June 2011 In a Finnish courtroom, Perumal, claims to be one of six key members of a multinational match-fixing consortium. He also claims to have fixed "tens of matches around the world" and earned five to six million euros ($6.7 - 8.1m) in the process. He admitted trying to fix 11 Finnish league matches. Four of his attempts were successful.

July 2011 Finnish authorities hand Perumal a two-year jail sentence. He had been charged with bribing players, entering Finland with a forged Singapore passport and obstructing the duties of government officials by trying to escape from custody. Suspended sentences were handed to seven Zambian and two Georgian players from Rovaniemi Football Club for accepting bribes from Perumal.

February 2012 Perumal completes a year of his sentence and is extradited to Hungary.

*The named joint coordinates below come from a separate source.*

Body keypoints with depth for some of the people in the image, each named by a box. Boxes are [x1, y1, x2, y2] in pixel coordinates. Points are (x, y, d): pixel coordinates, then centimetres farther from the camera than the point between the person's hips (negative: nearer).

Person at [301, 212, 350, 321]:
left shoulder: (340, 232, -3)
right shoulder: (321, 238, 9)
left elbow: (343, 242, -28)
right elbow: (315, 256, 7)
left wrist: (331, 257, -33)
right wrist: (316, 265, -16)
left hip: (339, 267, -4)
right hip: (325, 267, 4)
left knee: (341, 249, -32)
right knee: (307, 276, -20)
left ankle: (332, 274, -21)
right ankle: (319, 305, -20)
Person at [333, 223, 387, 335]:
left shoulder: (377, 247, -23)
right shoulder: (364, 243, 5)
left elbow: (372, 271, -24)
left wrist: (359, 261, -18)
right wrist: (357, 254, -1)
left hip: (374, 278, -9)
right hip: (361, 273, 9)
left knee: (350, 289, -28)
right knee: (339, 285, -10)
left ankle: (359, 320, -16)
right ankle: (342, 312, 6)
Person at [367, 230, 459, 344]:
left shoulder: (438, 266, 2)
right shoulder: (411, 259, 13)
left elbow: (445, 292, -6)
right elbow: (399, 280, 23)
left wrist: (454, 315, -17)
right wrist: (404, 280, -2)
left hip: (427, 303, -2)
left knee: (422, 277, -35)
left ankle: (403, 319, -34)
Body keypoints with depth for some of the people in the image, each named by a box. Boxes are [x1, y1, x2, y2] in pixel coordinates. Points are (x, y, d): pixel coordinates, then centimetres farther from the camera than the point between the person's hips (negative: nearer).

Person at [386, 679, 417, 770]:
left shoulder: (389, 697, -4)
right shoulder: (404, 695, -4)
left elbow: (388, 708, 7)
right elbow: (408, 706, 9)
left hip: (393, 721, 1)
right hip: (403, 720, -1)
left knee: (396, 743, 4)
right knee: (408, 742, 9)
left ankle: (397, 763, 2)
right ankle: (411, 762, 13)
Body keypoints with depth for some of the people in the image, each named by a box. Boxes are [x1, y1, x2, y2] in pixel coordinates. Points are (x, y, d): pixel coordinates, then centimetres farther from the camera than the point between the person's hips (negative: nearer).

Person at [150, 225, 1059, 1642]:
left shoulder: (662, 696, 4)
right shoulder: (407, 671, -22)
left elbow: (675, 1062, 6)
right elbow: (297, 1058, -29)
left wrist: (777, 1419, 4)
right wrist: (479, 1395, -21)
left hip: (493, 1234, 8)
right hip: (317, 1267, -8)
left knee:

Under house arrest, he continues to assist Hungarian authorities with their match-fixing probe.

February 2013 Europol investigators claim that 680 matches worldwide were fixed by syndicates with links to Singapore and Dan Tan in particular.

March 2013 German news magazine, Der Spiegel, published what the magazine claimed was an email interview with Dan Tan in which he admitted rigging a game in September 2001 between Barcelona and Fenerbahçe. He said he bribed four technicians to turn off the floodlights once the game reached 3-0. But the lights came back on with the aid of an emergency generator. He claimed to have lost $3 million.

June 2013 In Singapore, three Lebanese match officials found guilty of accepting free sex as an inducement to rig an AFC Cup. All three are jailed.

September 2013 Six members of Victorian Premier League Southern Stars arrested in Australia and charged over an alleged international match-fixing ring. The syndicate has alleged links to Mr Perumal.

September 2013 Fourteen individuals with alleged links to a match-fixing syndicate, including its leader, are arrested following a 12-hour operation in Singapore. Local media reports that Dan Tan is the "leader" arrested.

October 31, 2013 The trial of Eric Ding will resume. The Singaporean businessman is accused of providing prostitutes for the three Lebanese match officials. He denies the charges.